START Input data

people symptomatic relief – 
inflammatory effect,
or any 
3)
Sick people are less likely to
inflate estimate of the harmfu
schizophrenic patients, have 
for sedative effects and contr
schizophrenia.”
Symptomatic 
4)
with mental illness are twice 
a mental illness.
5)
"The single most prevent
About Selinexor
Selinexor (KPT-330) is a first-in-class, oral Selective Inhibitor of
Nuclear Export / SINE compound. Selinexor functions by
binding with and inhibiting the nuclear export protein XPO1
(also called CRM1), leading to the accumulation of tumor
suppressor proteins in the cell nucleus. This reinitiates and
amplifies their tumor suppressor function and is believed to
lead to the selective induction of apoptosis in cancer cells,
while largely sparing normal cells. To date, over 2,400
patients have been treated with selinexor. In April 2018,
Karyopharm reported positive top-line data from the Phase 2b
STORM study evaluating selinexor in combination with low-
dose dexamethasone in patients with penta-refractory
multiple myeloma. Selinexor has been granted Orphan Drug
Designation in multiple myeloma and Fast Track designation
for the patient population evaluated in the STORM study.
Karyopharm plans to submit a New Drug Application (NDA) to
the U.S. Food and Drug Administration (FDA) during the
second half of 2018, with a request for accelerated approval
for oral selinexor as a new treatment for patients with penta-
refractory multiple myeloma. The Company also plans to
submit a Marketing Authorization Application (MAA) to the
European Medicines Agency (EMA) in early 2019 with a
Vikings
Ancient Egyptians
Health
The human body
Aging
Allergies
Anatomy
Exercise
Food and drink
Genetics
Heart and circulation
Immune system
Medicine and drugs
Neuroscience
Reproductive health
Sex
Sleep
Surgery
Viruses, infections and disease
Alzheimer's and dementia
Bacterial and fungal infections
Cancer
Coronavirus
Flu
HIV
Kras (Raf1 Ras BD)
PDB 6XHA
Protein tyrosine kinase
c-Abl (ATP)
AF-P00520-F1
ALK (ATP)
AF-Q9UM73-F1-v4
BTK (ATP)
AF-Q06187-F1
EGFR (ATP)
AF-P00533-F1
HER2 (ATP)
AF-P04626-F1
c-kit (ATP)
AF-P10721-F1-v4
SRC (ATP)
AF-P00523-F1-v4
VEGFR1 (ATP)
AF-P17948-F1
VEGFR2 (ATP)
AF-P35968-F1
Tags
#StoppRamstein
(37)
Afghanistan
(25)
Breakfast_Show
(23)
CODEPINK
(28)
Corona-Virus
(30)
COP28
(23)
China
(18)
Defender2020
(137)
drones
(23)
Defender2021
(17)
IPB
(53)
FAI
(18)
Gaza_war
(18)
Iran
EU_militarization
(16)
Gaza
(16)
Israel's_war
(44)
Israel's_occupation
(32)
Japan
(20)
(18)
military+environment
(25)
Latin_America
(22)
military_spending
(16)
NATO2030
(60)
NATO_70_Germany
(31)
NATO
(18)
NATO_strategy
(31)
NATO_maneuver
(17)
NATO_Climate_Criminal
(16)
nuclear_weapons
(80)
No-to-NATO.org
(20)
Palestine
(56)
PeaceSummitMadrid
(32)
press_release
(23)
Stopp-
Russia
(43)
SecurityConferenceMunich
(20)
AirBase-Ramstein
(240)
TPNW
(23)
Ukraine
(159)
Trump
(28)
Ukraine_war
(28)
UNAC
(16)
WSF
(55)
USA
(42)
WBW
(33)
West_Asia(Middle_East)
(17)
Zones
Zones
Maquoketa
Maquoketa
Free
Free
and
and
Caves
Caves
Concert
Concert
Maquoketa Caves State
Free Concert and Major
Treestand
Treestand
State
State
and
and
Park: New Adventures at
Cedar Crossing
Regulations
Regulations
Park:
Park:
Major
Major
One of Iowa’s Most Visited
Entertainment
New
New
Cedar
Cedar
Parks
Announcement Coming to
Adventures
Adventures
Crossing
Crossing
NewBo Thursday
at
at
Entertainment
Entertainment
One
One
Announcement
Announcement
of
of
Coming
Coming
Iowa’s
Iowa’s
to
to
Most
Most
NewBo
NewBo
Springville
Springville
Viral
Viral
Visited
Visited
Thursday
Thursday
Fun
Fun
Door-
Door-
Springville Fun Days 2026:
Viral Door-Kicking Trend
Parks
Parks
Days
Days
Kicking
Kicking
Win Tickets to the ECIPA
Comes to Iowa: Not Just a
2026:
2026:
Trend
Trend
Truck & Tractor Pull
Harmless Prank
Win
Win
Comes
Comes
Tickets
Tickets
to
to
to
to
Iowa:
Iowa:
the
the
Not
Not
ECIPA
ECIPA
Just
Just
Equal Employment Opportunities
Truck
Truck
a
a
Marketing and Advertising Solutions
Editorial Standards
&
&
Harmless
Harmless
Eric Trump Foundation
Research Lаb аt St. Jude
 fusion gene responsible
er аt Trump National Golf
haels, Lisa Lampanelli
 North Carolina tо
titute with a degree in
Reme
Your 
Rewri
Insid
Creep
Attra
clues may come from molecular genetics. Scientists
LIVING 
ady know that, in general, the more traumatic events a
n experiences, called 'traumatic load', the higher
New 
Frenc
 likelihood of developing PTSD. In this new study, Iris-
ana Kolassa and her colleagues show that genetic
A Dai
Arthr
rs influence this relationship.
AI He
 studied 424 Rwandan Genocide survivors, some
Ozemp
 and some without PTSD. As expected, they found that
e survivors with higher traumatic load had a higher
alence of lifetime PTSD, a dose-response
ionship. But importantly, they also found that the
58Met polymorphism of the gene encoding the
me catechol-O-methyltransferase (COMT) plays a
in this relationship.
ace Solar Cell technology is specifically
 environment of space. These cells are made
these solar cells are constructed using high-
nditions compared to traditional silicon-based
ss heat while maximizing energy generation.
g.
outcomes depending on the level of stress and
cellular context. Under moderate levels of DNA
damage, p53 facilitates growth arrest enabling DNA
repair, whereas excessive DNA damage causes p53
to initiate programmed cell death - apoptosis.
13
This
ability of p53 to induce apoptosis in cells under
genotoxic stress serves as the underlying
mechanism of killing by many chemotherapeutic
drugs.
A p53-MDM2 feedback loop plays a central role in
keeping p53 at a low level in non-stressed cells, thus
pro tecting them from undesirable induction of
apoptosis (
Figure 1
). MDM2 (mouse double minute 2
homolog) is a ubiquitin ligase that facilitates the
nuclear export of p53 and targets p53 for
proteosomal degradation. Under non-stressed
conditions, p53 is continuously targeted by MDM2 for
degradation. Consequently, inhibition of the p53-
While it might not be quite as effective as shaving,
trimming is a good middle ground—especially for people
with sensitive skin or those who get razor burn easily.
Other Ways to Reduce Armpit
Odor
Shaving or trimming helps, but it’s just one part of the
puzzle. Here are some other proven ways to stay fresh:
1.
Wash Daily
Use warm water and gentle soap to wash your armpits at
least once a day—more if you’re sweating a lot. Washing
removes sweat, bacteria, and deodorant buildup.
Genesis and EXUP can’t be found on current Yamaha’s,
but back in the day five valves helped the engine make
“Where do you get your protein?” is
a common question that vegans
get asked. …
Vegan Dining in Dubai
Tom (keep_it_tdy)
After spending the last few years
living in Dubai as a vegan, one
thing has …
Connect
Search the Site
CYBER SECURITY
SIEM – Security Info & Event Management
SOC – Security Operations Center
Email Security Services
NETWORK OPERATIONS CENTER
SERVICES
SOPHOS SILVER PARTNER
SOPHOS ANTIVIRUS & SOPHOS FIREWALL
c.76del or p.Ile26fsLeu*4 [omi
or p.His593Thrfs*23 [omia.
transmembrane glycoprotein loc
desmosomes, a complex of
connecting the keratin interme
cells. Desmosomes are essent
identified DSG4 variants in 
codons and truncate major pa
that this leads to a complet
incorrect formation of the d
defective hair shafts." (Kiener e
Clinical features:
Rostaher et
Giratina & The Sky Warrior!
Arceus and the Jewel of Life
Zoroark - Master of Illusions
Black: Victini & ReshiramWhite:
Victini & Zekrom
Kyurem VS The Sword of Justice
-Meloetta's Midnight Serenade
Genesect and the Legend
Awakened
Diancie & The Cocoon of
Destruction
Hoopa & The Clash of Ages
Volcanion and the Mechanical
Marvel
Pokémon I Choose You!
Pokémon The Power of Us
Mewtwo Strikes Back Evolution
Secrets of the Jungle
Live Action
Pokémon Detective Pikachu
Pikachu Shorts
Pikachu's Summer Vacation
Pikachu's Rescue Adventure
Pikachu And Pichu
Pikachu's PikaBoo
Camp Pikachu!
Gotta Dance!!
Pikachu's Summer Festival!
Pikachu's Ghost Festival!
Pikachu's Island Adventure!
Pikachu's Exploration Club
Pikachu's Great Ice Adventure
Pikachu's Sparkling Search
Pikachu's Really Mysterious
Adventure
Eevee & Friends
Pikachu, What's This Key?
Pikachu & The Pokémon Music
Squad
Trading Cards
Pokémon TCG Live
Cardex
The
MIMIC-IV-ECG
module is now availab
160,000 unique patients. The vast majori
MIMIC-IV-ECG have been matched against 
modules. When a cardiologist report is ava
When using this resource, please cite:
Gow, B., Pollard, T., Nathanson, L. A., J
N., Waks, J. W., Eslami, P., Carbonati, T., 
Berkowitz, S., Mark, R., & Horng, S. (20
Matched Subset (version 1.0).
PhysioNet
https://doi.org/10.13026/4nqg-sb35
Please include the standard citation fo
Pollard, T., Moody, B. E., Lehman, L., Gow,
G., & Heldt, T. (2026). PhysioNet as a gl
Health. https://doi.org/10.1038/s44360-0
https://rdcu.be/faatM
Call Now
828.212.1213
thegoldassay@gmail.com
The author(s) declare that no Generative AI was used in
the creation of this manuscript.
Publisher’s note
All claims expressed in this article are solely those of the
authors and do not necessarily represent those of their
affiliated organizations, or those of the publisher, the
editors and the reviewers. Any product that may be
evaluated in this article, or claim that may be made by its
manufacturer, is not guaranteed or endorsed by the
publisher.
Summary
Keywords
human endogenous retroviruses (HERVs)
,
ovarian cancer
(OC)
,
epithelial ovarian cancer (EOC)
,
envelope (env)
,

END Input data

**What to do:** Could you find every line in the records above that has the string "plays" and copy it?

**Task result:**
me catechol-O-methyltransferase (COMT) plays a
A p53-MDM2 feedback loop plays a central role in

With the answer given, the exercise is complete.